Kleinreparaturklausel

Auch: Bagatellklausel · Kleinreparaturen

Eigentlich ist der Vermieter gesetzlich für sämtliche Instandhaltungen der Mietsache verantwortlich. Über die Kleinreparaturklausel kann er vertraglich einen Teil der Kosten für kleinere Reparaturen auf den Mieter abwälzen – begrenzt auf Gegenstände, die der Mieter häufig nutzt, und auf klar definierte Höchstbeträge.

Ausführliche Erklärung

Die Kleinreparaturklausel ist eine der praxisrelevantesten und zugleich streitanfälligsten Klauseln im Wohnraummietrecht, da sie von der gesetzlichen Grundregel abweicht, wonach die Instandhaltungspflicht allein beim Vermieter liegt (§ 535 Abs. 1 Satz 2 BGB):

  • Zulässiger Gegenstand: Umfasst sind nur Bagatellschäden an Installationsgegenständen, die dem direkten und häufigen Zugriff des Mieters unterliegen – typischerweise Wasserhähne, Lichtschalter, Steckdosen, Fenster- und Türgriffe, Jalousiegurte. Nicht erfasst sind Schäden an der Bausubstanz, an Heizungs- oder Elektroanlagen im Ganzen oder größere Reparaturen.
  • Höchstgrenzen (Rechtsprechung): Nach ständiger BGH-Rechtsprechung ist eine Kleinreparaturklausel nur wirksam, wenn sie zwei Grenzen kombiniert: eine Obergrenze je Einzelfall (in der Praxis überwiegend zwischen 75 und 100 Euro, teils bis 120 Euro je nach regionaler Rechtsprechung und Marktentwicklung) sowie eine Jahreshöchstgrenze (üblicherweise etwa 6 bis 8 % der Jahreskaltmiete). Fehlt eine der beiden Begrenzungen oder sind die Beträge unangemessen hoch angesetzt, ist die gesamte Klausel unwirksam – der Mieter zahlt dann gar nichts, auch nicht bis zu den eigentlich zulässigen Beträgen.
  • Kostentragung bei Überschreitung: Übersteigt die einzelne Reparatur die vereinbarte Höchstgrenze, trägt der Vermieter die vollen Kosten – der Mieter beteiligt sich nicht anteilig.
  • AGB-Kontrolle: Als vorformulierte Klausel unterliegt die Kleinreparaturklausel der Inhaltskontrolle nach § 307 BGB; unklare oder zu weit gefasste Klauseln (z. B. ohne Bezug zum "häufigen Zugriff") werden von Gerichten regelmäßig für unwirksam erklärt.
  • Praxisrelevanz für Makler: Bei der Prüfung von Mietverträgen für Kapitalanleger oder bei der Erstellung von Mustermietverträgen sollte auf eine rechtssichere, doppelt begrenzte Formulierung geachtet werden, um spätere Streitigkeiten und den vollständigen Wegfall der Abwälzungsmöglichkeit zu vermeiden.

Beispiel aus der Praxis

Im Mietvertrag ist eine Kleinreparaturklausel vereinbart, wonach der Mieter Kosten bis 100 Euro je Einzelfall, maximal jedoch 8 % der Jahreskaltmiete pro Jahr trägt.
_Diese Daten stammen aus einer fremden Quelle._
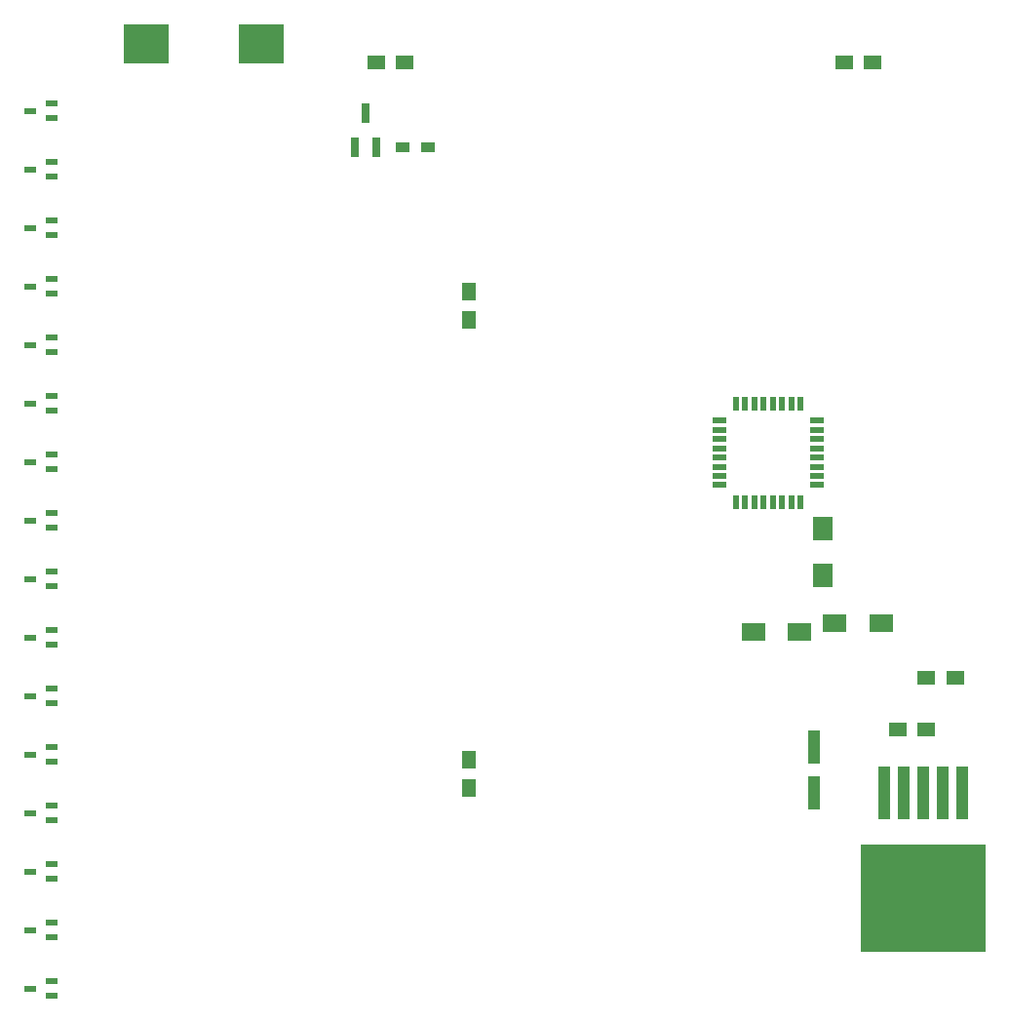
<source format=gbp>
G04 #@! TF.FileFunction,Paste,Bot*
%FSLAX46Y46*%
G04 Gerber Fmt 4.6, Leading zero omitted, Abs format (unit mm)*
G04 Created by KiCad (PCBNEW 4.0.2+dfsg1-stable) date ven. 05 janv. 2018 23:32:36 CET*
%MOMM*%
G01*
G04 APERTURE LIST*
%ADD10C,0.100000*%
%ADD11R,0.600000X1.200000*%
%ADD12R,1.200000X0.600000*%
%ADD13R,1.250000X1.500000*%
%ADD14R,1.500000X1.250000*%
%ADD15R,0.800100X1.800860*%
%ADD16R,4.000000X3.400000*%
%ADD17R,1.200000X0.900000*%
%ADD18R,1.000760X0.599440*%
%ADD19R,1.000000X3.000000*%
%ADD20R,1.100000X4.600000*%
%ADD21R,10.800000X9.400000*%
%ADD22R,2.000000X1.600000*%
%ADD23R,1.700000X2.000000*%
G04 APERTURE END LIST*
D10*
D11*
X175330000Y-109750000D03*
X174530000Y-109750000D03*
X173730000Y-109750000D03*
X172930000Y-109750000D03*
X172130000Y-109750000D03*
X171330000Y-109750000D03*
X170530000Y-109750000D03*
X169730000Y-109750000D03*
D12*
X168280000Y-108300000D03*
X168280000Y-107500000D03*
X168280000Y-106700000D03*
X168280000Y-105900000D03*
X168280000Y-105100000D03*
X168280000Y-104300000D03*
X168280000Y-103500000D03*
X168280000Y-102700000D03*
D11*
X169730000Y-101250000D03*
X170530000Y-101250000D03*
X171330000Y-101250000D03*
X172130000Y-101250000D03*
X172930000Y-101250000D03*
X173730000Y-101250000D03*
X174530000Y-101250000D03*
X175330000Y-101250000D03*
D12*
X176780000Y-102700000D03*
X176780000Y-103500000D03*
X176780000Y-104300000D03*
X176780000Y-105100000D03*
X176780000Y-105900000D03*
X176780000Y-106700000D03*
X176780000Y-107500000D03*
X176780000Y-108300000D03*
D13*
X146558000Y-134600000D03*
X146558000Y-132100000D03*
X146558000Y-93960000D03*
X146558000Y-91460000D03*
D14*
X183750000Y-129500000D03*
X186250000Y-129500000D03*
X188750000Y-125000000D03*
X186250000Y-125000000D03*
X179090000Y-71628000D03*
X181590000Y-71628000D03*
X138450000Y-71628000D03*
X140950000Y-71628000D03*
D15*
X138491000Y-78971140D03*
X136591000Y-78971140D03*
X137541000Y-75968860D03*
D16*
X118500000Y-70000000D03*
X128500000Y-70000000D03*
D17*
X140759000Y-78994000D03*
X142959000Y-78994000D03*
D18*
X110296960Y-76469240D03*
X110296960Y-75168760D03*
X108397040Y-75819000D03*
X110296960Y-81549240D03*
X110296960Y-80248760D03*
X108397040Y-80899000D03*
X110296960Y-86629240D03*
X110296960Y-85328760D03*
X108397040Y-85979000D03*
X110296960Y-91709240D03*
X110296960Y-90408760D03*
X108397040Y-91059000D03*
X110296960Y-96789240D03*
X110296960Y-95488760D03*
X108397040Y-96139000D03*
X110296960Y-101869240D03*
X110296960Y-100568760D03*
X108397040Y-101219000D03*
X110296960Y-106949240D03*
X110296960Y-105648760D03*
X108397040Y-106299000D03*
X110296960Y-112029240D03*
X110296960Y-110728760D03*
X108397040Y-111379000D03*
X110296960Y-117109240D03*
X110296960Y-115808760D03*
X108397040Y-116459000D03*
X110296960Y-122189240D03*
X110296960Y-120888760D03*
X108397040Y-121539000D03*
X110296960Y-127269240D03*
X110296960Y-125968760D03*
X108397040Y-126619000D03*
X110296960Y-132349240D03*
X110296960Y-131048760D03*
X108397040Y-131699000D03*
X110296960Y-137429240D03*
X110296960Y-136128760D03*
X108397040Y-136779000D03*
X110296960Y-142509240D03*
X110296960Y-141208760D03*
X108397040Y-141859000D03*
X110296960Y-147589240D03*
X110296960Y-146288760D03*
X108397040Y-146939000D03*
X110296960Y-152669240D03*
X110296960Y-151368760D03*
X108397040Y-152019000D03*
D19*
X176500000Y-135000000D03*
X176500000Y-131000000D03*
D20*
X189400000Y-135000000D03*
X187700000Y-135000000D03*
X184300000Y-135000000D03*
D21*
X186000000Y-144150000D03*
D20*
X186000000Y-135000000D03*
X182600000Y-135000000D03*
D22*
X178320000Y-120260000D03*
X182320000Y-120260000D03*
X171230000Y-121070000D03*
X175230000Y-121070000D03*
D23*
X177250000Y-112100000D03*
X177250000Y-116100000D03*
M02*

</source>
Fällt der Wasserhahn in der Küche aus und kostet die Reparatur 80 Euro, muss der Mieter diese Kosten übernehmen. Bei einem Rohrbruch mit Reparaturkosten von 600 Euro trägt hingegen vollständig der Vermieter die Kosten, da der Betrag die Einzelfallgrenze übersteigt.

Rechtsgrundlage

  • § 535 Abs. 1 Satz 2 BGB – Grundsätzliche Instandhaltungspflicht des Vermieters, von der die Kleinreparaturklausel eine begrenzte Ausnahme darstellt.
  • § 307 BGB – Inhaltskontrolle von AGB-Klauseln; unangemessene oder unklare Kleinreparaturklauseln sind unwirksam.
  • Umfangreiche BGH-Rechtsprechung zu zulässigen Höchstbeträgen je Einzelfall und pro Jahr.